• **Material for the task**

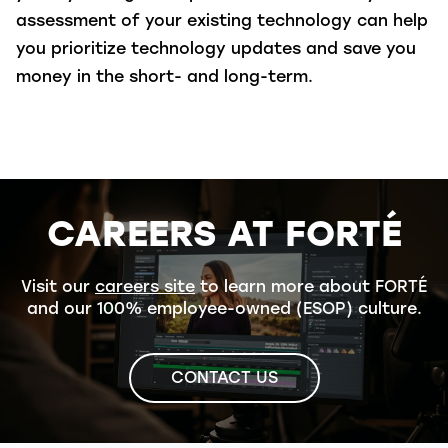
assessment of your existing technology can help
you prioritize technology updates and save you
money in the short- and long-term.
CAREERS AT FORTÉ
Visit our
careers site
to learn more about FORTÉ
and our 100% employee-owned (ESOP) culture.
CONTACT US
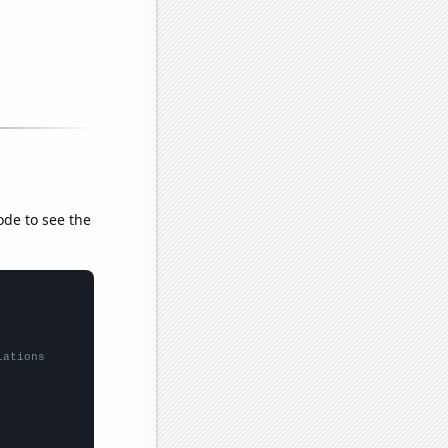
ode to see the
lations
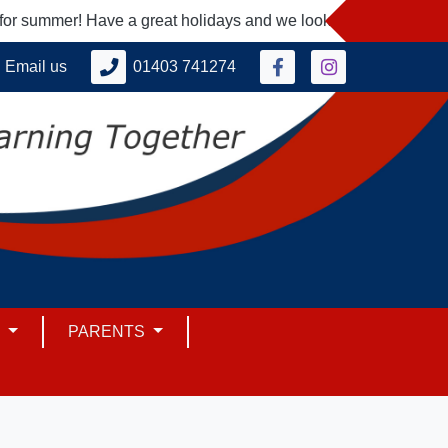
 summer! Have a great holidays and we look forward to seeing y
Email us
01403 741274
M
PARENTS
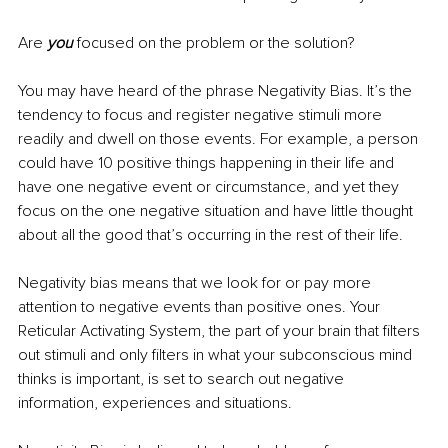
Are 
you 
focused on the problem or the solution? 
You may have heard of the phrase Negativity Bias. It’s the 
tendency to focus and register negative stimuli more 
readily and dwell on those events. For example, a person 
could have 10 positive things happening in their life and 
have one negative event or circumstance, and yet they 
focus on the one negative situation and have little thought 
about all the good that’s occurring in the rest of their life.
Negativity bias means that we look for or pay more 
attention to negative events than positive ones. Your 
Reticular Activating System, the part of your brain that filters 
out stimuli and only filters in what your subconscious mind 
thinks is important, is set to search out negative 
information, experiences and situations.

---

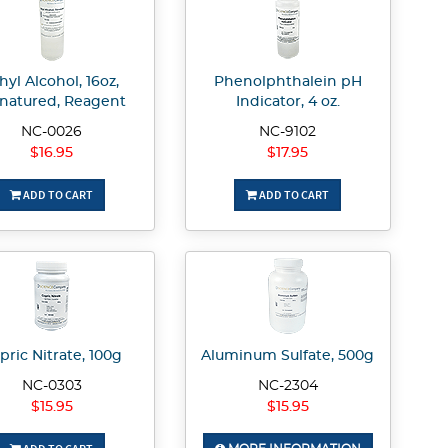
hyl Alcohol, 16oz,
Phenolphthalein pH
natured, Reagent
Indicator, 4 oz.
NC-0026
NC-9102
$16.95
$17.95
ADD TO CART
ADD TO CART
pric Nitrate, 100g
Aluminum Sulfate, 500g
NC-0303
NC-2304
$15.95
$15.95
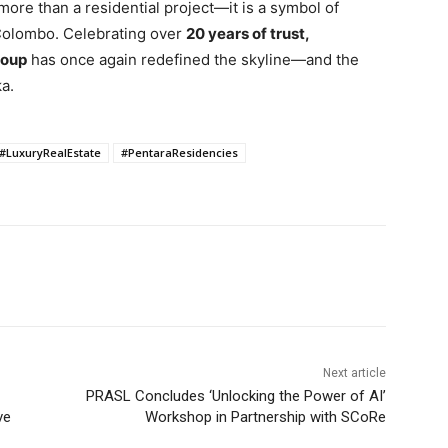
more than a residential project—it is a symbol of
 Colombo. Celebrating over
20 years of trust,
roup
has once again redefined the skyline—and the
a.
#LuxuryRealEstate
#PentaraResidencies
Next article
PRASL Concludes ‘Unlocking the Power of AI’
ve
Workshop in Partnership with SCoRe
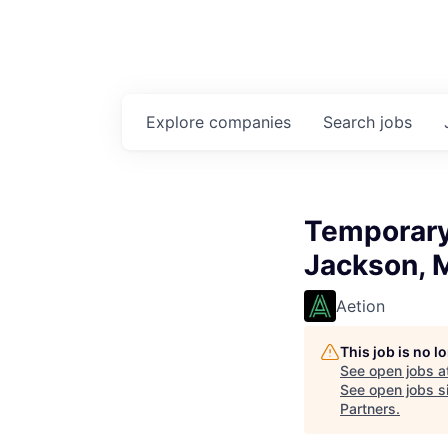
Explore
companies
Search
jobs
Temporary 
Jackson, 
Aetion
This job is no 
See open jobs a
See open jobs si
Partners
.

* * *

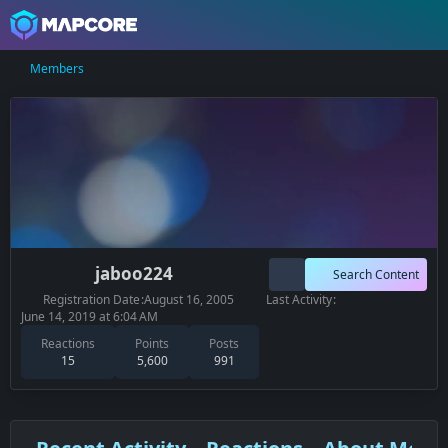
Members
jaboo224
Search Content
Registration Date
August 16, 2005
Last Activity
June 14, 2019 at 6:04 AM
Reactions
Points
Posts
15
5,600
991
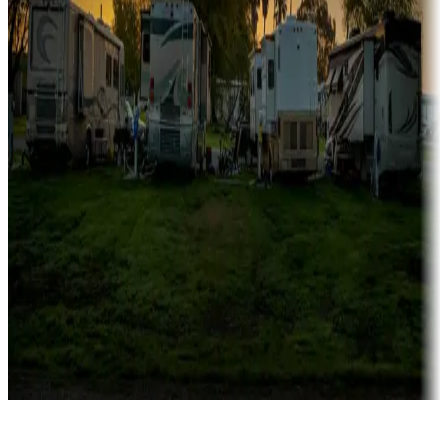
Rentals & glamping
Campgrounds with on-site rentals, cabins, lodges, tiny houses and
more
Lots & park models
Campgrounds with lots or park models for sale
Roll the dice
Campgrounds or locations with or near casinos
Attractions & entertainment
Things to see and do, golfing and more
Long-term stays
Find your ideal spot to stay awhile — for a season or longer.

• **Task details**
Which lines in the items above contain the word "positive"? Copy each of them in full.

• **Exercise solution**
could have 10 positive things happening in their life and 
attention to negative events than positive ones. Your 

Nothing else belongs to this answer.